DIRECTIVE:
Line for line, return the data exactly, omitting all pictures.

PROVIDED MATERIAL:
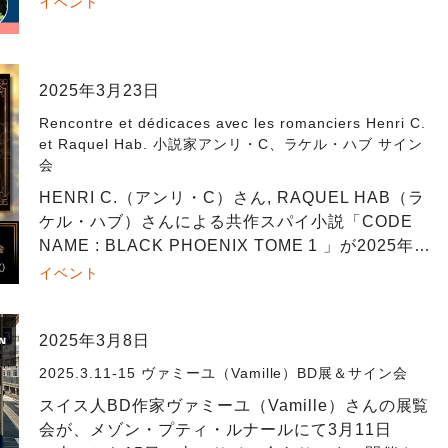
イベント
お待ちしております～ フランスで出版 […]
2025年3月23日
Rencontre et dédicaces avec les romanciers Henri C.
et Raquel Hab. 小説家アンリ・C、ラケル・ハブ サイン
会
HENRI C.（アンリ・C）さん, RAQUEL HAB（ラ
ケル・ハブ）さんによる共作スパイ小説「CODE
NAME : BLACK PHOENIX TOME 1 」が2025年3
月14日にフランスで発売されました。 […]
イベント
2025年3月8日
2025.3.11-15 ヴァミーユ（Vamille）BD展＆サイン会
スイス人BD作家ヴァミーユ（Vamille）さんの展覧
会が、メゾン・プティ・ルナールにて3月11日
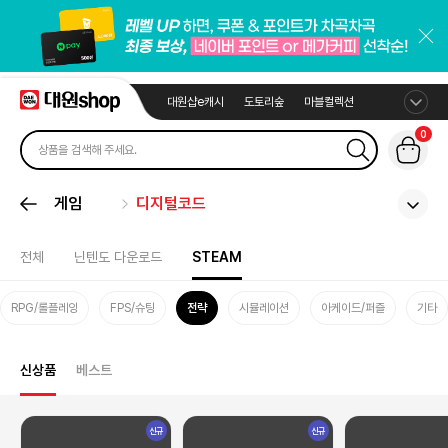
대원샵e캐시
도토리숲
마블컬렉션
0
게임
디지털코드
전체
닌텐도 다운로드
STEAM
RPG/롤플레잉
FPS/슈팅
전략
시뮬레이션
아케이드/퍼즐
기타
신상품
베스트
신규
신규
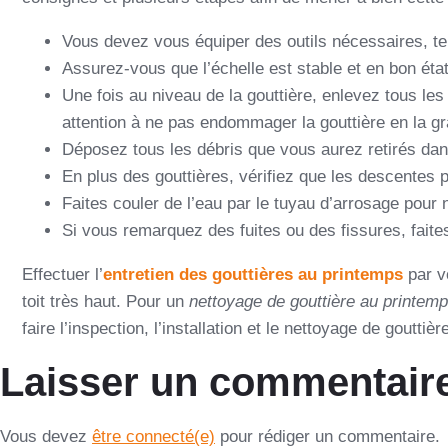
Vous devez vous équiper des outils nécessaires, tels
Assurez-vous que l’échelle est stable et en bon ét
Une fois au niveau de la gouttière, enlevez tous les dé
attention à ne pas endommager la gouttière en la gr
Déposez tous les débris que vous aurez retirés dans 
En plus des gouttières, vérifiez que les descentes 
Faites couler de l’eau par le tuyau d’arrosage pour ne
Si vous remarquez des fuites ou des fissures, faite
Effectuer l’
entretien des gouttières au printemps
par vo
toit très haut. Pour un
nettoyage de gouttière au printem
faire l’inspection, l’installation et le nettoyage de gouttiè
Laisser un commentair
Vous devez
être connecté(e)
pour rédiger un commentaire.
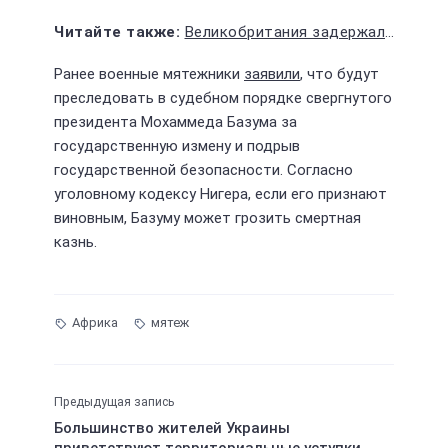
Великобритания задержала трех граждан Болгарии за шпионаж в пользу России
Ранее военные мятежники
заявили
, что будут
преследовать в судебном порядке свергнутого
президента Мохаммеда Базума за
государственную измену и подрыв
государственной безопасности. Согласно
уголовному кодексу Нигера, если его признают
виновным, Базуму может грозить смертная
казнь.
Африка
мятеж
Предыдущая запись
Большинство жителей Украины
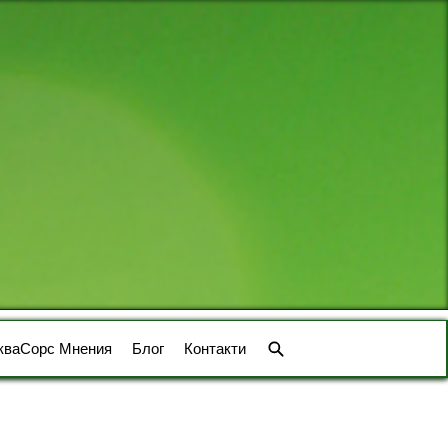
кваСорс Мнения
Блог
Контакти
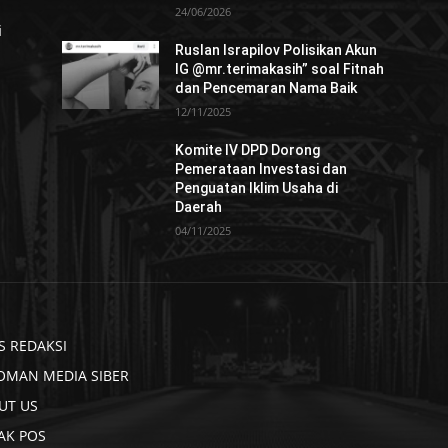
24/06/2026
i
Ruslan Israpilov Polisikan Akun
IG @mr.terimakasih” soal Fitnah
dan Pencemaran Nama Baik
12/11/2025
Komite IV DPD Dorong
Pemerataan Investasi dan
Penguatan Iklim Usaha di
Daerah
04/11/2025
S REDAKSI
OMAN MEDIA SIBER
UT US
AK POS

ANSWER BELOW:
イベント
お待ちしております～ フランスで出版 […]
2025年3月23日
Rencontre et dédicaces avec les romanciers Henri C.
et Raquel Hab. 小説家アンリ・C、ラケル・ハブ サイン
会
HENRI C.（アンリ・C）さん, RAQUEL HAB（ラ
ケル・ハブ）さんによる共作スパイ小説「CODE
NAME : BLACK PHOENIX TOME 1 」が2025年3
月14日にフランスで発売されました。 […]
イベント
2025年3月8日
2025.3.11-15 ヴァミーユ（Vamille）BD展＆サイン会
スイス人BD作家ヴァミーユ（Vamille）さんの展覧
会が、メゾン・プティ・ルナールにて3月11日
대원샵e캐시
도토리숲
마블컬렉션
0
게임
디지털코드
전체
닌텐도 다운로드
STEAM
RPG/롤플레잉
FPS/슈팅
전략
시뮬레이션
아케이드/퍼즐
기타
신상품
베스트
신규
신규
Vous devez vous équiper des outils nécessaires, tels
Assurez-vous que l’échelle est stable et en bon ét
Une fois au niveau de la gouttière, enlevez tous les dé
attention à ne pas endommager la gouttière en la gr
Déposez tous les débris que vous aurez retirés dans 
En plus des gouttières, vérifiez que les descentes 
Faites couler de l’eau par le tuyau d’arrosage pour ne
Si vous remarquez des fuites ou des fissures, faite
Effectuer l’
entretien des gouttières au printemps
par vo
toit très haut. Pour un
nettoyage de gouttière au printem
faire l’inspection, l’installation et le nettoyage de gouttiè
Laisser un commentair
Vous devez
être connecté(e)
pour rédiger un commentaire.
Великобритания задержала трех граждан Болгарии за шпионаж в пользу России
Ранее военные мятежники
заявили
, что будут
преследовать в судебном порядке свергнутого
президента Мохаммеда Базума за
государственную измену и подрыв
государственной безопасности. Согласно
уголовному кодексу Нигера, если его признают
виновным, Базуму может грозить смертная
казнь.
Африка
мятеж
Предыдущая запись
Большинство жителей Украины
кваСорс Мнения
Блог
Контакти
24/06/2026
i
Ruslan Israpilov Polisikan Akun
IG @mr.terimakasih” soal Fitnah
dan Pencemaran Nama Baik
12/11/2025
Komite IV DPD Dorong
Pemerataan Investasi dan
Penguatan Iklim Usaha di
Daerah
04/11/2025
S REDAKSI
OMAN MEDIA SIBER
UT US
AK POS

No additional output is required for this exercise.